Next is to place a large non-stick skillet on the range top to make the sauce. Begin with good quality olive oil. It is generally best to cook with good quality oils and save your extra virgin for salads and such. This will be the foundation of the sauce, however, so you want the best flavor. Start with about a tablespoon for two servings.
The second step is garlic or onions (or both). Use a single clove of garlic along with some sliced or minced shallots. Very thinly sliced red or white onion cooked slowly and allowed to caramelize is delicious as the beginning of a topping for your chicken or fish.
Add a little texture with pine nuts or pumpkin seeds in the pan before the onions. Let them toast just a bit before adding the garlic or onions to bring out the most flavor. This does add some fat but keep in mind that the nuts and seeds are good, monounsaturated fats.

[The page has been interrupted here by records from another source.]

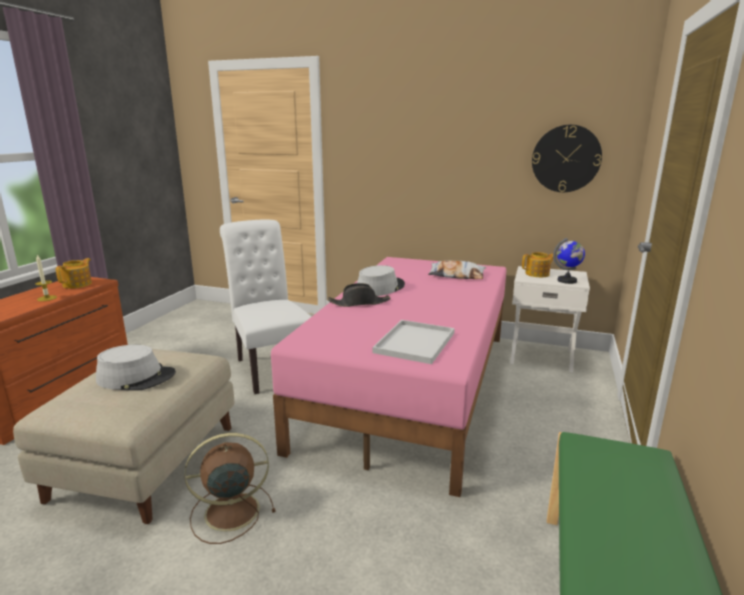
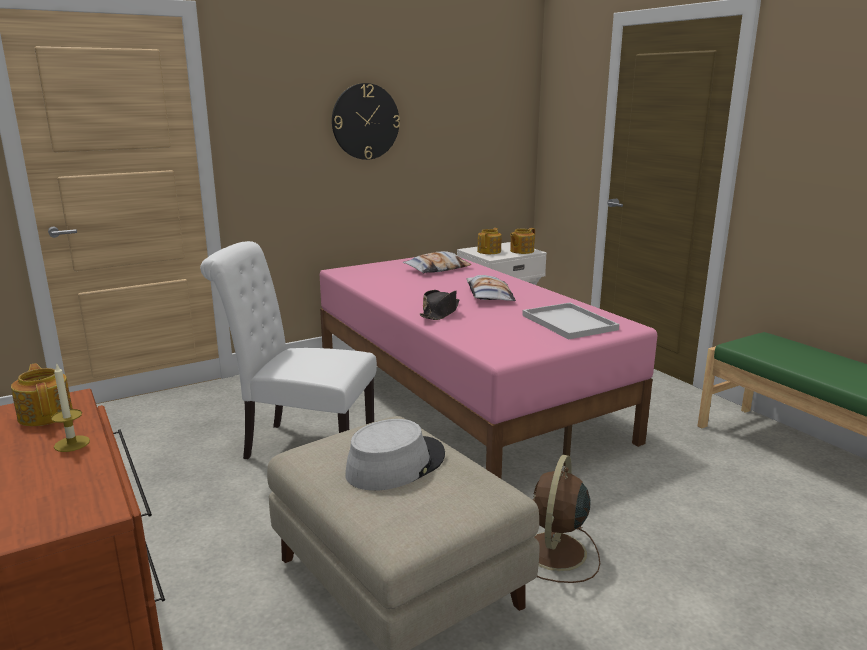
camera: 50 degrees left, 0 degrees up
(380, 288) = (413, 296): grey hat -> none
(427, 303) = (489, 295): none -> pillow
(566, 159) = (484, 132): wall clock -> wall clock (365, 121)
(567, 281) = (521, 251): globe -> teapot

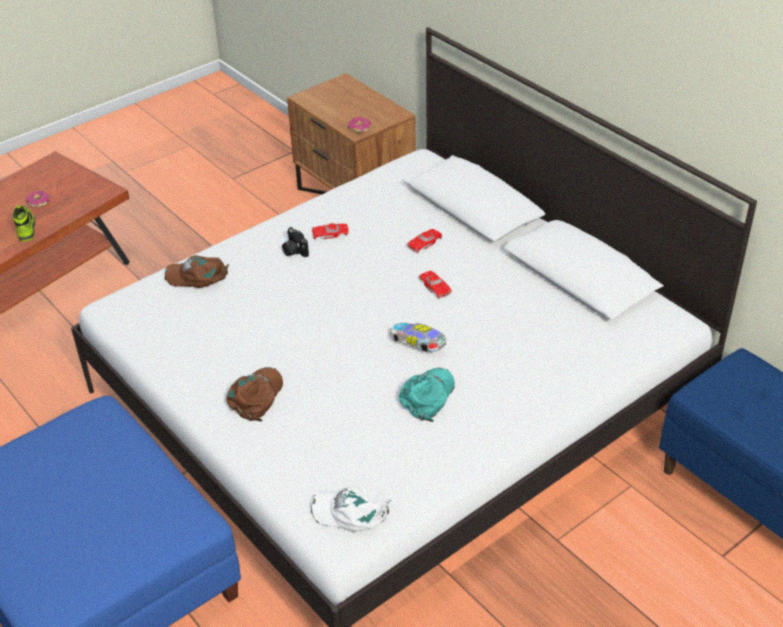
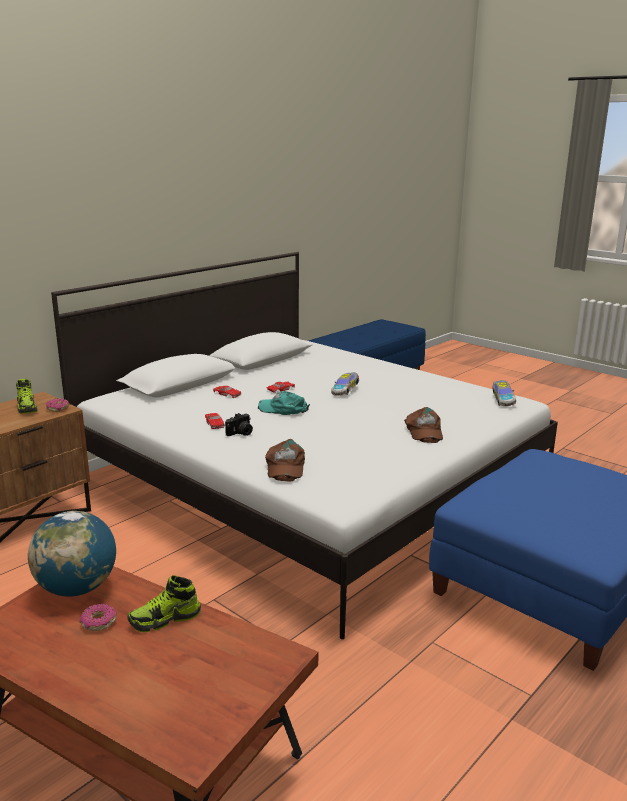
camera: 100 degrees left, 20 degrees down
(83, 190) = (77, 588): none -> globe
(256, 396) = (423, 431): brown cap -> brown cap turned 105 degrees counterclockwise
(351, 512) = (502, 400): white cap -> toy car
(365, 112) = (27, 408): none -> shoe
(428, 396) = (393, 387): turquoise cap -> turquoise cap (283, 409)

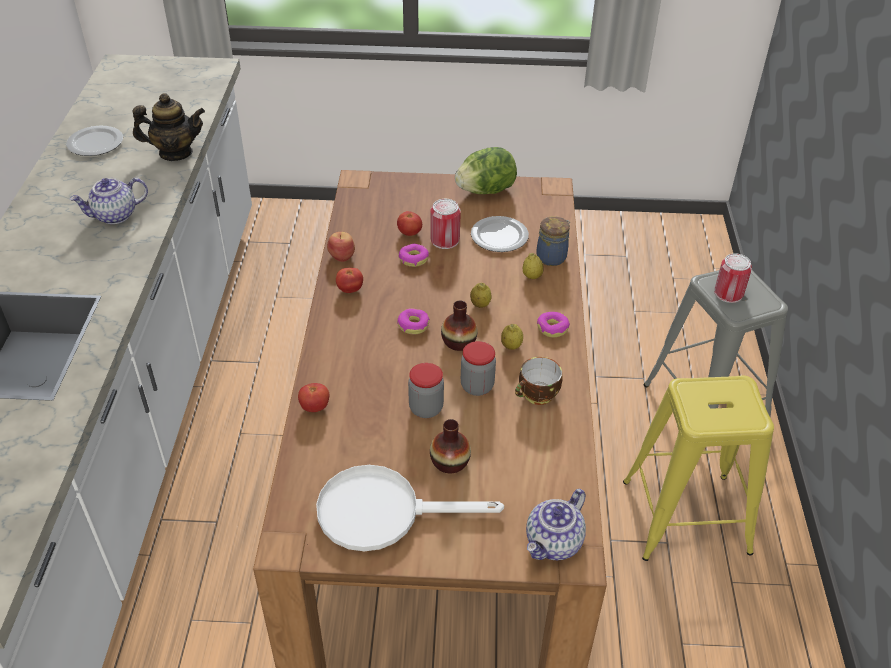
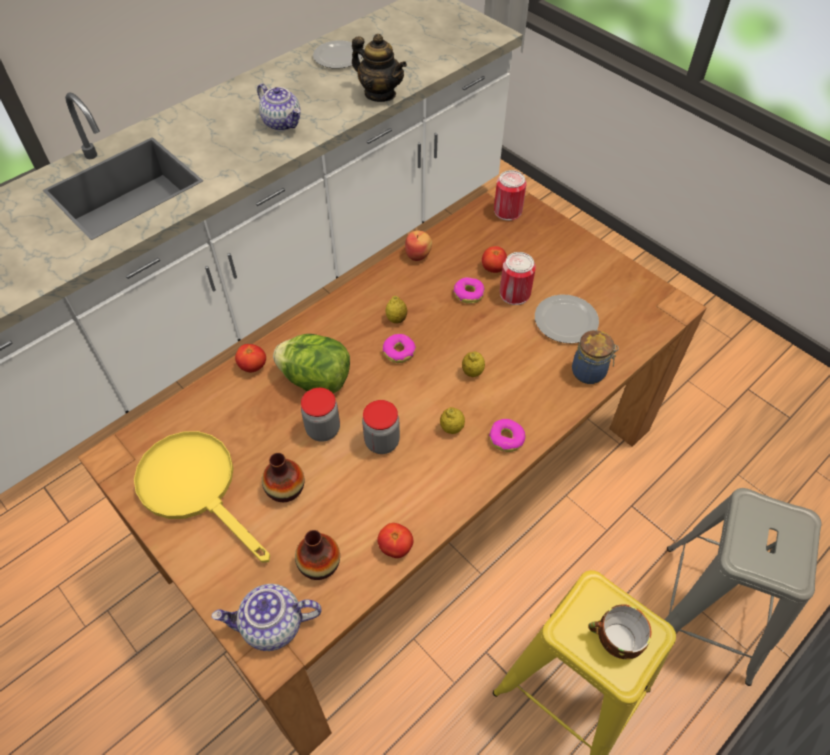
camera: 45 degrees right, 10 degrees up
(115, 216) = (282, 123): teapot -> teapot turned 150 degrees counterclockwise
(350, 289) = (389, 287): tomato -> tomato (395, 547)
(383, 511) = (196, 487): white frying pan -> yellow frying pan
(459, 342) = (415, 392): vase -> vase (319, 563)
(486, 190) = (607, 270): lettuce -> lettuce (316, 380)
(532, 276) = (548, 378): lemon -> lemon (396, 319)
(537, 396) = (418, 489): cup -> cup (615, 641)
(728, 293) = (759, 532): can -> can (507, 211)

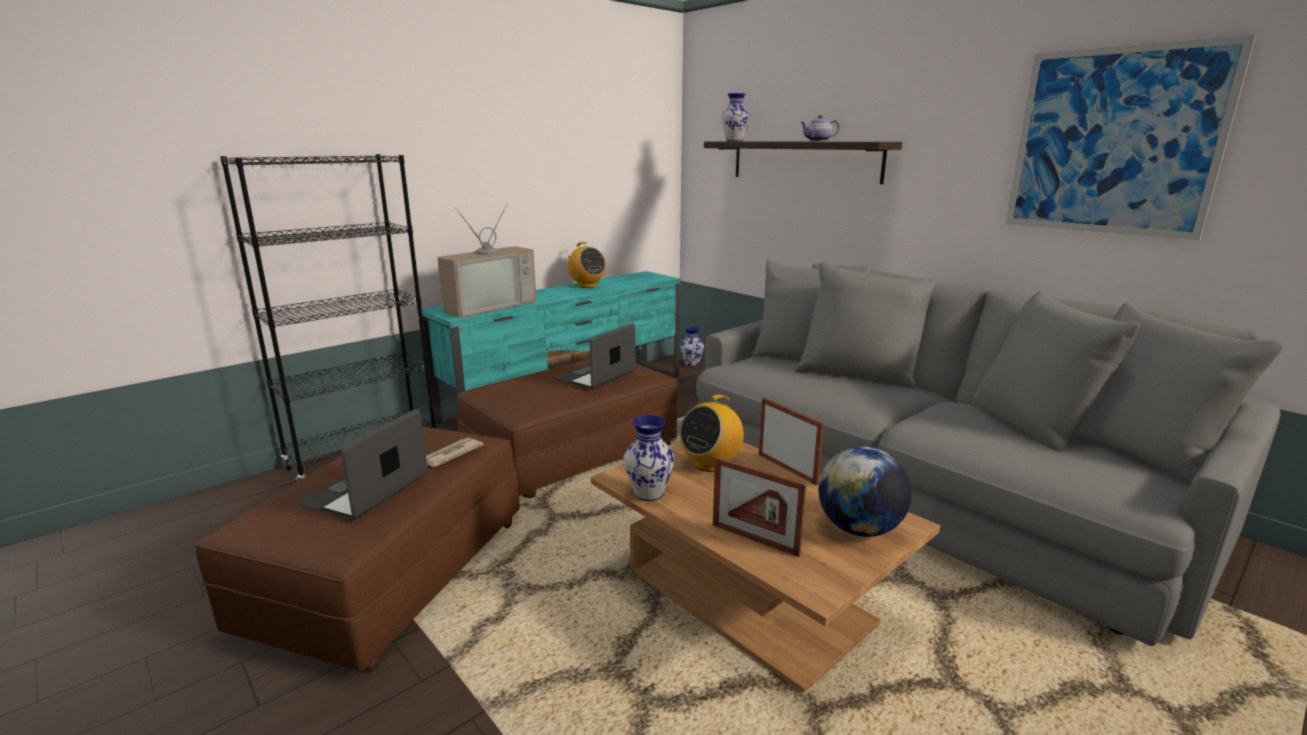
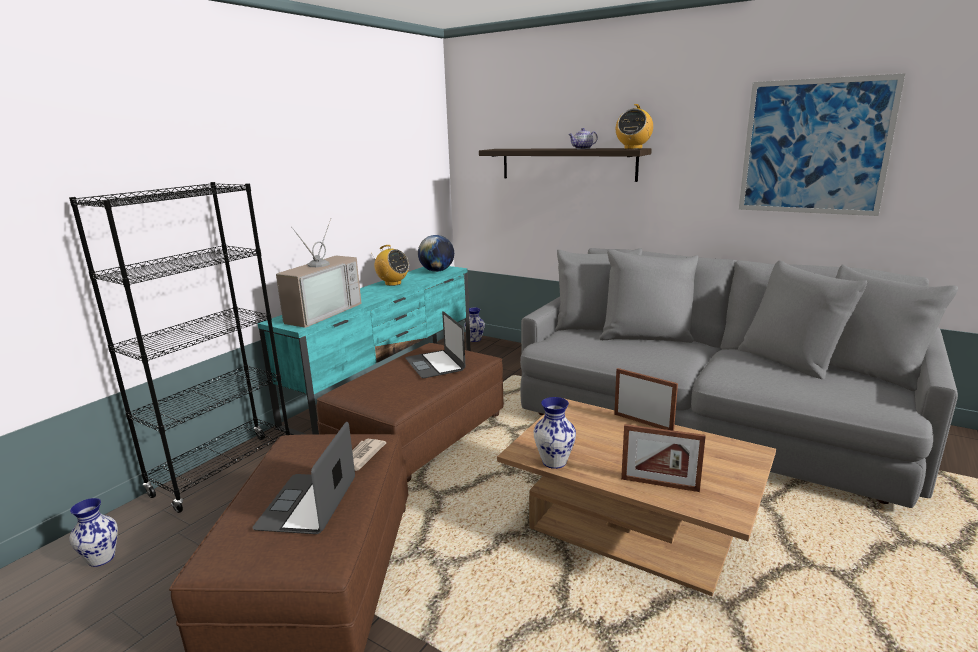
camera: 15 degrees left, 0 degrees up
(596, 375) = (435, 364): laptop -> laptop turned 45 degrees counterclockwise
(710, 464) = (584, 428): radio -> radio (633, 148)
(734, 141) = (504, 149): vase -> vase (101, 558)
(859, 529) = (725, 462): globe -> globe (437, 271)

A favorite ingredient is a handful of grape or cherry tomatoes. They are generally great year ‘round, having a fresher, more tomatoey flavor than larger varieties like roma tomatoes. Cook them along with the onions or garlic so that they will brown a bit on the outside before crushing them to allow the added liquid for the sauce. Alternatively, a tablespoon of tomato sauce with just a bit of water will make for a rich, savory sauce.
Try adding something tart. By starting with the sweetness of the onions, the savory nuts and tomato, balancing with ingredients like capers or olives is just right. It doesn’t take much. A tablespoon or so of capers or 4 diced olives is enough. For example, the little red pepperoncini that from the olive bar at the grocery store. They add both the tartness and a bit of spice.
All of the ingredients should be sautéed together over medium heat at the most. The goal is to have a blend of flavors that can still be tasted separately. Overcooking will spoil the topping. Add 1/4 teaspoon of salt as well as some pepper. Using one of your favorite herbs in small amounts will add a lot of flavor. Focus on a single herb and use fresh whenever possible.
While the topping is cooking and after the oven is preheated spray the skillet lightly with oil. Place the meat or fish in the pan to sear and cook for between 10 and 20 minutes depending on what you have chosen. Your sauce will be equally good over seared flank steak as well as halibut or salmon. A pan roasted chicken breast is perfect as well.
Depending on your choice of ingredients consider about a teaspoon of unsalted butter to add richness to the sauce.
Here’s a table to help you make some new combinations (this is enough to make two servings of sauce):
Base | Extras | Liquid | Tartness | Flavorings |
1 clove garlic sliced | 8 cherry tomatoes | 1/4 cup chicken stock or white wine | 1 Tbsp. capers | 1/8 tsp. salt |
1 large shallot (minced or sliced) | 1 ounce prosciutto | 2 tsp. coarse ground mustard | 6 black or green olives (coarsely chopped) | Black pepper |
1 small red onion (sliced) | 2 Tbsp. nuts or seeds (pine nuts, pumpkin seeds, slivered almonds, pecan pieces, etc.) | 1 teaspoon unsalted butter | 4 pepperoncini | 1 Tbsp. fresh herbs |
6 scallions (sliced) | 1 Tbsp. tomato paste | 1 Tbsp. maple syrup | 2 tsp. coarse ground mustard |
When the meat or fish is done, simply top it with the sauce. We have a lot of alternatives for side dishes that are also super simple here: Sides and Extras.
It takes some time to stock your kitchen, but you can purchase one or two ingredients each time you are at the grocery. After a while your kitchen will be stocked for a healthy, quick, easy, delicious and elegant meal.